ASSIGNMENT: Pictures excluded, return every entry exactly, please.

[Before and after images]
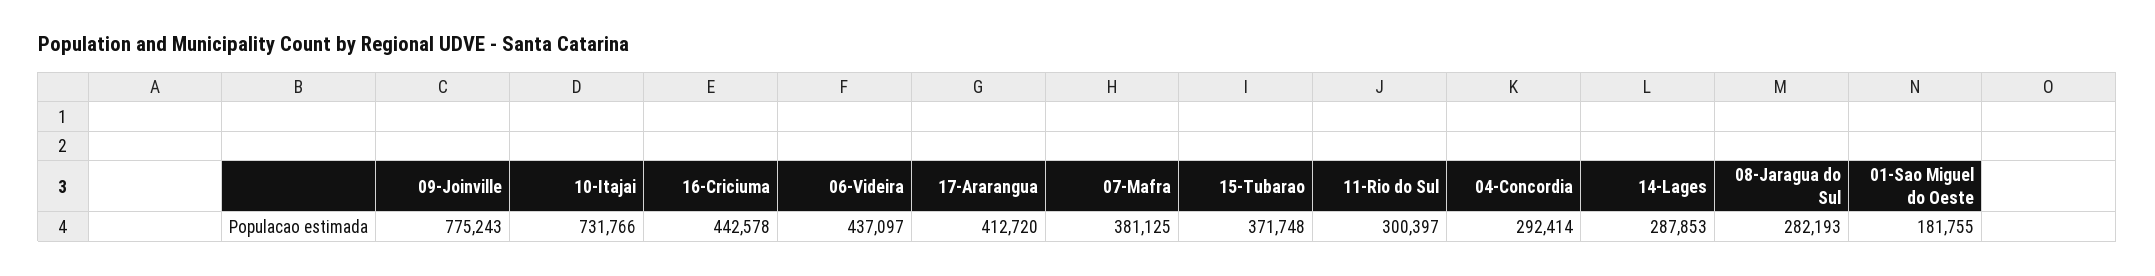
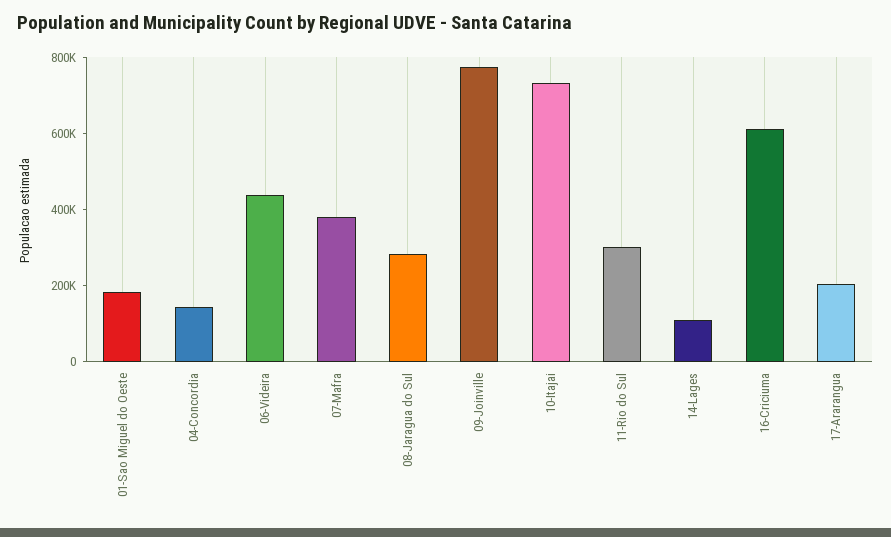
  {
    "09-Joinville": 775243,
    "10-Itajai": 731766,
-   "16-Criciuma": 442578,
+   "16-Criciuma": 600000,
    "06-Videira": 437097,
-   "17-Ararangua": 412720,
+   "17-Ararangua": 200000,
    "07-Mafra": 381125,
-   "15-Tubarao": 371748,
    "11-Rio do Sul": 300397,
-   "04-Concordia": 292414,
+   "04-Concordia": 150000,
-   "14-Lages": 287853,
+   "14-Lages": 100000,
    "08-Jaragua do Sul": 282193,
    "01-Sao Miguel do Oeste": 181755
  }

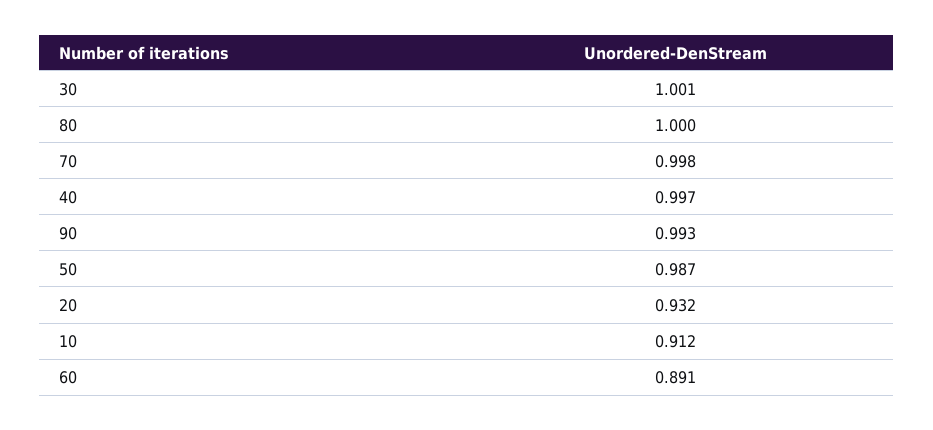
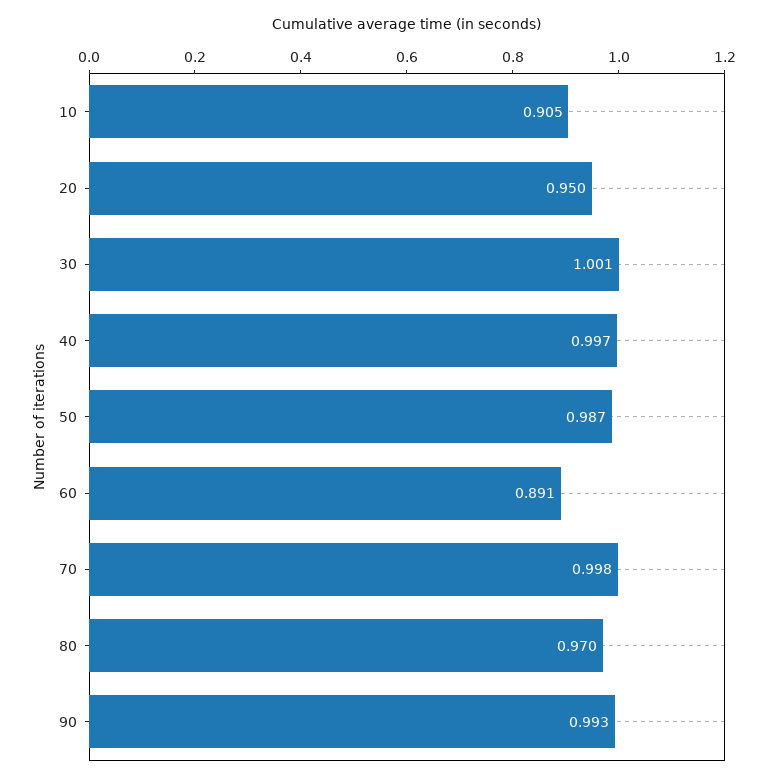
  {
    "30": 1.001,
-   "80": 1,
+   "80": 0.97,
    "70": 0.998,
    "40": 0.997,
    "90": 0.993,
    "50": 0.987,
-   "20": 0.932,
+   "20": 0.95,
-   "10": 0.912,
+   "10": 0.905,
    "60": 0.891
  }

COMPLETED EXERCISE:
  {
    "09-Joinville": 775243,
    "10-Itajai": 731766,
-   "16-Criciuma": 442578,
+   "16-Criciuma": 600000,
    "06-Videira": 437097,
-   "17-Ararangua": 412720,
+   "17-Ararangua": 200000,
    "07-Mafra": 381125,
-   "15-Tubarao": 371748,
    "11-Rio do Sul": 300397,
-   "04-Concordia": 292414,
+   "04-Concordia": 150000,
-   "14-Lages": 287853,
+   "14-Lages": 100000,
    "08-Jaragua do Sul": 282193,
    "01-Sao Miguel do Oeste": 181755
  }

  {
    "30": 1.001,
-   "80": 1,
+   "80": 0.97,
    "70": 0.998,
    "40": 0.997,
    "90": 0.993,
    "50": 0.987,
-   "20": 0.932,
+   "20": 0.95,
-   "10": 0.912,
+   "10": 0.905,
    "60": 0.891
  }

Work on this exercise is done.